---------- Reading text ----------

Weekly Commentary — Reflections on the Fall
The Bengalis, my mother’s people, have a saying: “Anyone who isn’t a Communist at twenty has no heart. Anyone who still is a Communist at forty has no brain.” Unpleasantly redolent of the complacency of age, of the status quo, and of capitalism as it is, it is still worth considering.
I was twenty when the Berlin Wall fell.
I was in the middle of a brief flirtation with anarchism at the time, brought on by my first reading of Chomsky. Like many young leftists, I found it liberating. “Actually existing” communism had produced societies that were nightmares of stultification; the Warsaw Pact countries had no trace of romance or revolution to leaven the image of dull gray lives led by dull gray people, made that way by a dull gray system.
At the time, we were mystified by the anger and despair of the older generation; to us, it betokened a kind of totemic identification with societies and systems because of past connections and reflexive verbal associations with terms like “socialism” and “collective.”

---------- Dataset excerpt ----------

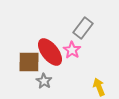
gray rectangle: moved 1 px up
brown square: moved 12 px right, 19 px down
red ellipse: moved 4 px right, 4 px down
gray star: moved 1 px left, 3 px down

----------

Can you sum up the weekly commentary above in two sentences?

The writer opens with a Bengali saying from their mother's people: anyone who isn't a Communist at twenty has no heart, and anyone who still is one at forty has no brain; the writer calls it redolent of the complacency of age yet worth considering. The writer was twenty when the Berlin Wall fell and was briefly drawn to anarchism after first reading Chomsky, saw the Warsaw Pact societies as dull gray nightmares, and was mystified by the older generation's anger and despair.